The show had received very favorable reviews from critics. IGN said:
"The Free for All pilot episode definitely has the feel of a comic strip, with various short storylines in the beginning as we're introduced to each character. But where some animated series adapted from comic strips consist solely of just that – short little stories that have no effect on or relation to anything else in the episode – FfA starts up a couple episode-long storylines and follows through on them. When Angus steals some Vicodin from Clay's medicine cabinet, the ferret needs to be detoxed. And when Johnny is being tormented by his crazy grandmother who wants him out of the house, Clay says he'll take care of Johnny's situation if Johnny detoxes Angus. What follows are some bizarre sequences involving Johnny trying to help the ferret with the aid of The Robert Downey Jr.
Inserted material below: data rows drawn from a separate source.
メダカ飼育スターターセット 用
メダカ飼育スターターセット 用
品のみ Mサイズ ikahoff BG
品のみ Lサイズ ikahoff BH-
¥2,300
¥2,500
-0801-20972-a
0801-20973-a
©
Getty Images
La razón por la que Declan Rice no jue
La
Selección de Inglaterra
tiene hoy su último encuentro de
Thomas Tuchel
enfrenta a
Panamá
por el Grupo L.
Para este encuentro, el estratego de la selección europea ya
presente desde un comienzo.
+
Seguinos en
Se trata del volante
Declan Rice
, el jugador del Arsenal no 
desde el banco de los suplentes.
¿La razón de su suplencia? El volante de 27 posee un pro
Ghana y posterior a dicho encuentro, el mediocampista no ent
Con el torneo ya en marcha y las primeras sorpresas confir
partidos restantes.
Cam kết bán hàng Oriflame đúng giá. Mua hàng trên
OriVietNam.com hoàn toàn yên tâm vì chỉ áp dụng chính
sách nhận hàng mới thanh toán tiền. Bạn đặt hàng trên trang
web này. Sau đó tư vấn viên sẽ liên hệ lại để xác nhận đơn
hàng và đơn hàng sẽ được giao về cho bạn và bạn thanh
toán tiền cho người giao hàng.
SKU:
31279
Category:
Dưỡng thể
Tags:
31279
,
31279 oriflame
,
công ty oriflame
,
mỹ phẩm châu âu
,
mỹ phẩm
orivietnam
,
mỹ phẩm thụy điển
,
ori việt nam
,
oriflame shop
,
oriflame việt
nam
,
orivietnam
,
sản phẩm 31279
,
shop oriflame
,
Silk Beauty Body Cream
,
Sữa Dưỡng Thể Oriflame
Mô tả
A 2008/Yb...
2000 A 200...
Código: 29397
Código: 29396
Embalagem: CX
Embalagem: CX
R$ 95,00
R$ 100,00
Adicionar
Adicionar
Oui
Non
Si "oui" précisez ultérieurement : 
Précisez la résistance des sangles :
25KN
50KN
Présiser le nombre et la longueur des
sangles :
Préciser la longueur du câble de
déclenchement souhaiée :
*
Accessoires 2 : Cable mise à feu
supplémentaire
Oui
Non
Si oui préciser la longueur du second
Guide to Cold Turkey and Johnny's grandma getting busy with Eminem and Dr. Dre. The pop culture references strewn throughout the episode are reminiscent of Family Guy – though not always laugh-out-loud funny, at the very least they make you think, "I can't believe they just showed that. " From old lady nudity to Eminem blissfully cuddling with another man, Free for All goes places you just normally don't see in an animated world. Overall, FfA is off to an enjoyable start; it'll be interesting to see where this bizarre group of characters go from here."
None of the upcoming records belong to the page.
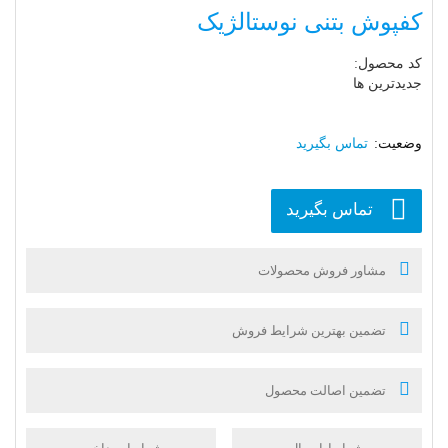
کفپوش بتنی نوستالژیک
کد محصول:
جدیدترین ها
تماس بگیرید
تماس بگیرید
مشاور فروش محصولات
تضمین بهترین شرایط فروش
تضمین اصالت محصول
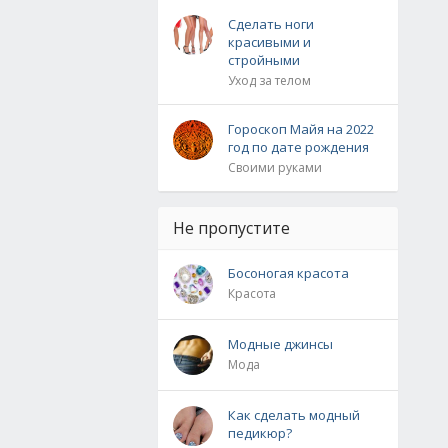
Сделать ноги
красивыми и
стройными
Уход за телом
Гороскоп Майя на 2022
год по дате рождения
Своими руками
Не пропустите
Босоногая красота
Красота
Модные джинсы
Мода
Как сделать модный
педикюр?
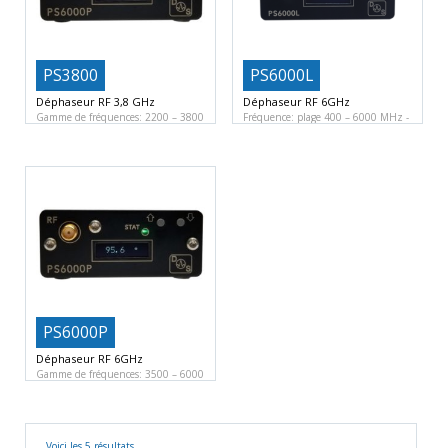
PS3800
PS6000L
Déphaseur RF 3,8 GHz
Déphaseur RF 6GHz
Gamme de fréquences: 2200 – 3800
Fréquence: plage 400 – 6000 MHz
MHz
Plage d’angle:
Plage d’angle: 0
PS6000P
Déphaseur RF 6GHz
Gamme de fréquences: 3500 – 6000
MHz
Plage d’angle:
Voici les 5 résultats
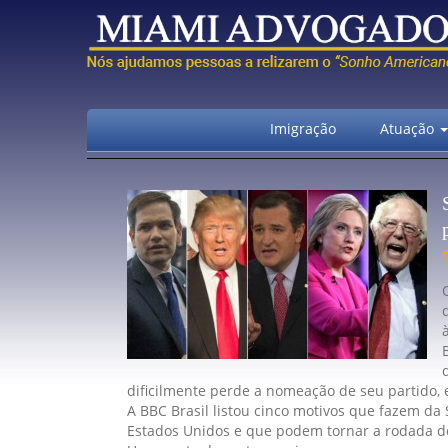
Imigração
Atuação
dificilmente perde a nomeação de seu partido, 
A BBC Brasil listou cinco motivos que fazem da
Estados Unidos e que podem tornar a rodada de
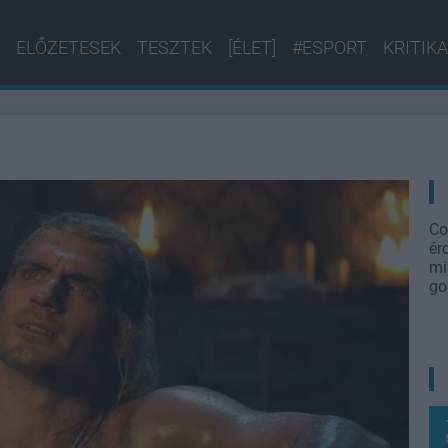
ELŐZETESEK
TESZTEK
[ÉLET]
#ESPORT
KRITIKA
Co
ér
mi
go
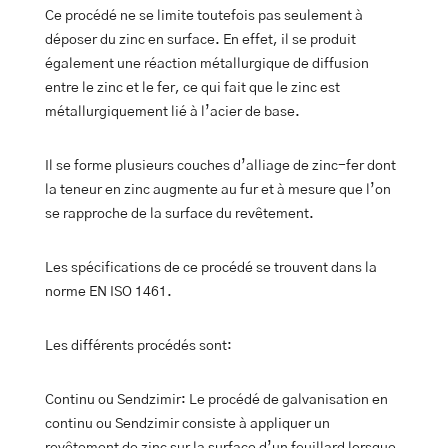
Ce procédé ne se limite toutefois pas seulement à
déposer du zinc en surface. En effet, il se produit
également une réaction métallurgique de diffusion
entre le zinc et le fer, ce qui fait que le zinc est
métallurgiquement lié à l’acier de base.
Il se forme plusieurs couches d’alliage de zinc-fer dont
la teneur en zinc augmente au fur et à mesure que l’on
se rapproche de la surface du revêtement.
Les spécifications de ce procédé se trouvent dans la
norme EN ISO 1461.
Les différents procédés sont:
Continu ou Sendzimir: Le procédé de galvanisation en
continu ou Sendzimir consiste à appliquer un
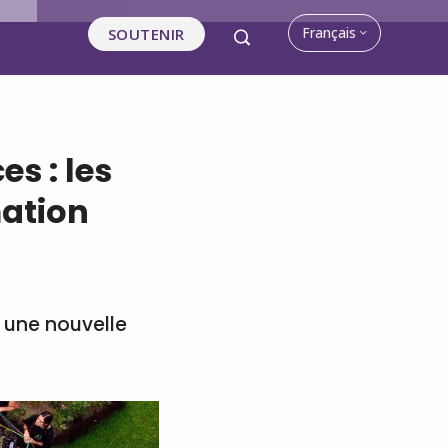
Français
SOUTENIR
s : les
ation
 une nouvelle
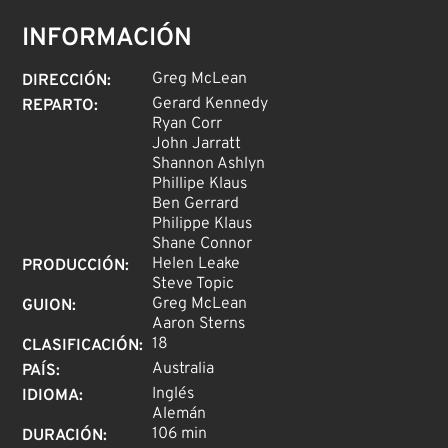
INFORMACIÓN
Greg McLean
DIRECCIÓN
:
Gerard Kennedy
REPARTO
:
Ryan Corr
John Jarratt
Shannon Ashlyn
Phillipe Klaus
Ben Gerrard
Philippe Klaus
Shane Connor
Helen Leake
PRODUCCIÓN
:
Steve Topic
Greg McLean
GUION
:
Aaron Sterns
18
CLASIFICACIÓN
:
Australia
PAÍS
:
Inglés
IDIOMA
:
Alemán
106 min
DURACIÓN
:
Entertain Your Brain.com Said:
The show was both funny and disturbing. I had a real concern that it was going to suck when I began my research on it. The name being touted around in all the promotional material was the show's head writer and executive producer, Merriwether Williams. She has been the head writer for the horrible hit Nickelodeon cartoon “Spongebob Squarepants” for the last three years. I was hoping I wouldn't see the lame stuff that passes for comedy on that show transferred to Showtime Late Nite. Fortunately, that didn't happen. I wonder if Williams was feeling the same pressure from Nickelodeon that John K. was when he was doing “Ren and Stimpy” for them. Anyway…the show was not lame and quite amusing. Watching the show felt much like reading a comic strip in its style of animation. Grandma was very gross, but still funny to watch. I found out that one of my favorite actors, Jeremy Piven, was originally supposed to be the voice of Clay, and I wonder how different the show would have been if he had done it. Merhar's voice-work of Clay isn't bad. In fact, his low, monotone style seems to fit the character. “Free for All” is yet another reason to stay home on Friday nights, behind the already entertaining “Monk, “Dead Like Me,” and “Spider-Man: The Animated Series.” Is cable determined to keep me from having a life? More than the whole non-life thing, I'm ashamed that it took me so long to become aware of this Coloradoan made good. Maybe someday Merhar will achieve the heights of local heroes Trey Parker and Matt Stone. You may have heard of them…they created a little animated series for cable called “South Park? '
and Variety stated:
"With a plot that involves detoxing the ferret, flying to Las Vegas for a Tom Jones concert and meeting Eminem and Grandma's seduction of Clay that involves a blend of "Basic Instinct" and "The Graduate," "Free for All" flashes moments of cleverness. Creator Merhar and Merriwether Williams (head writer of "SpongeBob SquarePants") have the characters. They just need to make their lives a bit more messy."